When I was able to return to Paula suddenly I began to heal again by leaps and bounds. In only three years I’ve come further than I did in the previous 22 years combined! What is the difference? Like I stated in the beginning, validation. She believes in me. She helps me to believe in myself. She asked me last week to start thinking about saying goodbye again because she is retiring and I am moving to another area to attend a four-year college. She told me to think of what it was I still need from her before I can move on.
What a hard question those that is because she is a mother figure to me. How do you say goodbye to your mother whom you will probably never see again? What do I need from her to finish my therapy and move on into living in the ordinary world? I’ll keep you posted on what I come up with but the one thing I know I needed those fifteen years we were apart was her kind voice validating my feelings and emotions. I needed someone to be there to say, yes you can heal and to not do so is to cheat yourself and to let the bastards win.

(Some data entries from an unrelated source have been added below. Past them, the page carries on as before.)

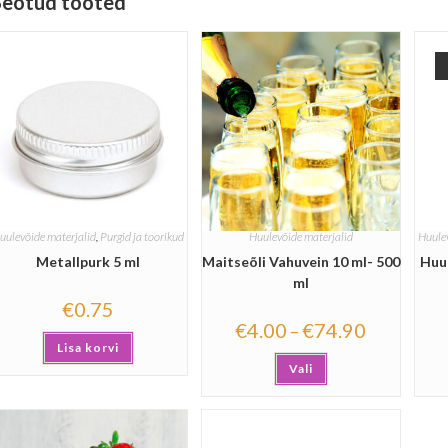
Seotud tooted
uulevõide materjalid
,
Purgid ja toorikud
Huulevõide materjalid
Huulev
Metallpurk 5 ml
Maitseõli Vahuvein 10 ml- 500
Huu
ml
€
0.75
€
4.00
€
74.90
–
Lisa korvi
Vali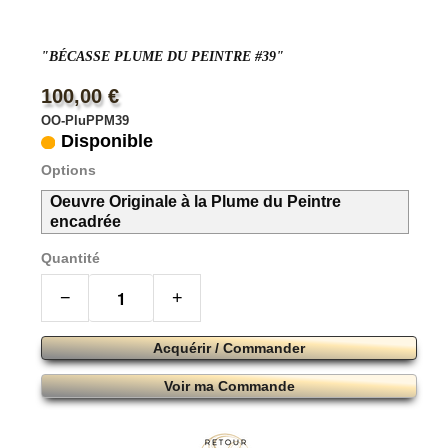
"BÉCASSE PLUME DU PEINTRE #39"
100,00 €
OO-PluPPM39
Disponible
Options
Oeuvre Originale à la Plume du Peintre
encadrée
Quantité
−
+
Acquérir / Commander
Voir ma Commande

If you yourself need validation, and I’m sure you do because you’re human, reach out to people who will tell you what you need to hear not what you want to hear. Reach out to others who have been through the garbage you are going through and made it. Keep reading this blog because I surely will validate you. I am saying right here and now to anyone reading that recovery is waiting for you. It won’t be easy and some days you’ll wonder if you can take another step but I’m here to say that in the end it is all worth every bit of the grief and other strong emotions you are experiencing. You were cheated out of your childhood, don’t allow them to cheat you out of having a wonderful adulthood too!
Come on! You can do it! I’m living proof that there is life; real, vital, true life after therapy. One day you’ll awaken and say to yourself, “Oh what a beautiful day!” and it will surprise you because up until that point all you could see was your issues you hadn’t had room in your life to notice the beauty of the sunrise or the magic of the stars. I validate this reality too, there is an end to it.
Like a butterfly who had never been taught how to fly I have been given the gift of love and validation which have allowed me to gain strength so I can soar into the sky into the freedom I was meant to experience all along. Thank you Paula.